◆ Work to be completed
The entries must be repeated verbatim, and their images left out.

**** The data ****

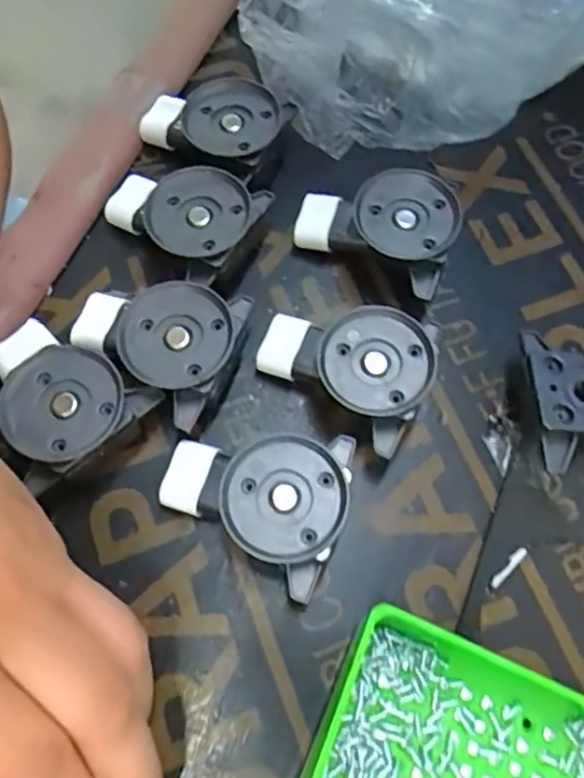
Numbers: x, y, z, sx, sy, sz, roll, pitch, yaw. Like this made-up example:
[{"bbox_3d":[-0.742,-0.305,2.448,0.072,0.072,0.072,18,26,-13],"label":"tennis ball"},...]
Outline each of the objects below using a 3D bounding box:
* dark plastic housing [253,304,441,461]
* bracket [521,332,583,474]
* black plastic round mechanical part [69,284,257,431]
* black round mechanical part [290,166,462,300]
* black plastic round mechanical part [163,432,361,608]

****

◆ Answer to the exercise
Numbers: x, y, z, sx, sy, sz, roll, pitch, yaw. Like this made-up example:
[{"bbox_3d":[-0.742,-0.305,2.448,0.072,0.072,0.072,18,26,-13],"label":"tennis ball"},...]
Outline each of the objects below using a 3D bounding box:
* dark plastic housing [253,304,441,461]
* bracket [521,332,583,474]
* black plastic round mechanical part [69,284,257,431]
* black round mechanical part [290,166,462,300]
* black plastic round mechanical part [163,432,361,608]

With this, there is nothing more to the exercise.